List of tasks:
(A) Name every school that the text about Roy de Silva says he attended.
(B) According to the text about Roy de Silva, on what date was Sujage Rahasa released?
(C) From the text about Roy de Silva, pull out the passage that begins at the words "Career as an" and stops after "Cyril P. Abeyratne.".

Text provided:
-=-=-=-=-

Chathurartha Devadithya Gardiyawasam Lindamulage Roy Aloysius Felix de Silva, popularly known as Roy de Silva (රෝයි ද සිල්වා; 30 August 1937 – 30 June 2018), was a Sri Lankan actor and film director in Sri Lankan cinema and former acting president of the Olympic Council of Asia. He entered the film industry as an actor in 1964 with Sujage Rahasa directed by Palaniyaandi Neelakantan. He then moved towards cinema direction, becoming one of the most successful film makers in the Sri Lankan film industry. His blockbuster movies such as Re Daniel Dawal Migel series, Cheriyo series, Clean Out, and Sir Last Chance were economically successful and made hallmarks in the industry.

Personal life
Born on 30 August 1937, as Chathurartha Devadithya Gardiyawasam Lindamulage Roy Aloysius Felix de Silva, he quickly changed his name to Roy de Silva in the beginning of his cinema career. He was born in Yatawatta, Matale as the fourth of seven siblings.

He first attended Yatawatta Sinhala School, and then moved to St. Sebastian's College, Moratuwa and completed advanced level from St. Joseph's College, Colombo. Just after completing school, he started to act in many stage dramas such as Narbona Hee Ranaweera Sebala and Surath Liliya.

He was married to fellow Sri Lankan actress Sumana Amarasinghe and they have two children. Roy died on 30 June 2018 at the age of 80. Sumana Amarasinghe died on 5 June 2022 at the age of 74 while receiving treatment at the Sri Jayewardenepura Hospital due to a sudden illness.

Career as an actor
De Silva came to the silver screen through Sujage Rahasa directed by P. Neelakantan, a famous South Indian director who accompanied MGR as well. The film was released on 24 December 1964 and received a positive reception from critics. His success was achieved through stylish acting, Tamil Indian actor like personality and fluency in Tamil. This in turn gave him many opportunities to act under many Tamil directors in his early days.

In 1972, de Silva's film Sujeewa surpassed the gross earnings of Edath Suraya Adath Suraya, starring the most famous Sri Lankan actor of that time, Gamini Fonseka.

De Silva's acting career mostly came under directors like Joe Dev Anand, Danny Mariyadasan, M S Anandan, K Venkat, Kingsley Rajapakse, Robin Tampoe, Lenin Morayes, and Cyril P. Abeyratne.

-=-=-=-=-

Extracted data entries:
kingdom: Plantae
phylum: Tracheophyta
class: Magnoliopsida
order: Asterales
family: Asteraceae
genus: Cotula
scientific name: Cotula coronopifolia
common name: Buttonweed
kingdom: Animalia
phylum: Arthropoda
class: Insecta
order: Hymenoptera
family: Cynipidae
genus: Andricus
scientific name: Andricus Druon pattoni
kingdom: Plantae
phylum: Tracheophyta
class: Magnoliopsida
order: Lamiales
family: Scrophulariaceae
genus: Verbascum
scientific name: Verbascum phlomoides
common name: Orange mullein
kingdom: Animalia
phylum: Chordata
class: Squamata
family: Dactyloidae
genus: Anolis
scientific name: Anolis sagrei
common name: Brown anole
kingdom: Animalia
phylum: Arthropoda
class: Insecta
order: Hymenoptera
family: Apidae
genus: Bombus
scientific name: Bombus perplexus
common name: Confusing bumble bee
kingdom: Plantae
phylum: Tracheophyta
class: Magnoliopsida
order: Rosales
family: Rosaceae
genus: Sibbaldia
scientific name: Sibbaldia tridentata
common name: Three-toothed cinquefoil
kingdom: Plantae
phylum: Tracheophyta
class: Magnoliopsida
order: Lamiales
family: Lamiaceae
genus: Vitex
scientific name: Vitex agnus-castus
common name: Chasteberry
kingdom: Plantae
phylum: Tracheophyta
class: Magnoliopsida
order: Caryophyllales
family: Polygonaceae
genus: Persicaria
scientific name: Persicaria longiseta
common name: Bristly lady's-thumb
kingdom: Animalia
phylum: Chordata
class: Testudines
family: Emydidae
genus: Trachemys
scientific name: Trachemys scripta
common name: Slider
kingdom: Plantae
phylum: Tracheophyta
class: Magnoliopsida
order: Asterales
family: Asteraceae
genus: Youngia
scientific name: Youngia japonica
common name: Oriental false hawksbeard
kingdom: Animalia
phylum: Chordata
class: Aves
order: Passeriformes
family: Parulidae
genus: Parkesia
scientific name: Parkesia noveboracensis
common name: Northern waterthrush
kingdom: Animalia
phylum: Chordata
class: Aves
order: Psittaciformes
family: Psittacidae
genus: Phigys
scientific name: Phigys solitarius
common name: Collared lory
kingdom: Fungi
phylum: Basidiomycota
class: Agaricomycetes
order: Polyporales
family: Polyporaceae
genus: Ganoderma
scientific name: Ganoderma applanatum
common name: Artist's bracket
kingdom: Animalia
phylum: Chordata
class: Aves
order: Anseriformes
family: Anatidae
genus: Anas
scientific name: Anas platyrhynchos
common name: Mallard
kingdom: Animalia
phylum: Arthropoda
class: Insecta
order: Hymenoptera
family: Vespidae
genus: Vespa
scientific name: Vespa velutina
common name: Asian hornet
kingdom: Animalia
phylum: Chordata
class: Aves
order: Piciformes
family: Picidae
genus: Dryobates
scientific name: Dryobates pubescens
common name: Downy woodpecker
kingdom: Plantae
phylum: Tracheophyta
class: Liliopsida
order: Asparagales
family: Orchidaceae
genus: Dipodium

-=-=-=-=-

Answers in order:
(A) Yatawatta Sinhala School; St. Sebastian's College, Moratuwa; St. Joseph's College, Colombo

(B) 24 December 1964

(C)
Career as an actor
De Silva came to the silver screen through Sujage Rahasa directed by P. Neelakantan, a famous South Indian director who accompanied MGR as well. The film was released on 24 December 1964 and received a positive reception from critics. His success was achieved through stylish acting, Tamil Indian actor like personality and fluency in Tamil. This in turn gave him many opportunities to act under many Tamil directors in his early days.

In 1972, de Silva's film Sujeewa surpassed the gross earnings of Edath Suraya Adath Suraya, starring the most famous Sri Lankan actor of that time, Gamini Fonseka.

De Silva's acting career mostly came under directors like Joe Dev Anand, Danny Mariyadasan, M S Anandan, K Venkat, Kingsley Rajapakse, Robin Tampoe, Lenin Morayes, and Cyril P. Abeyratne.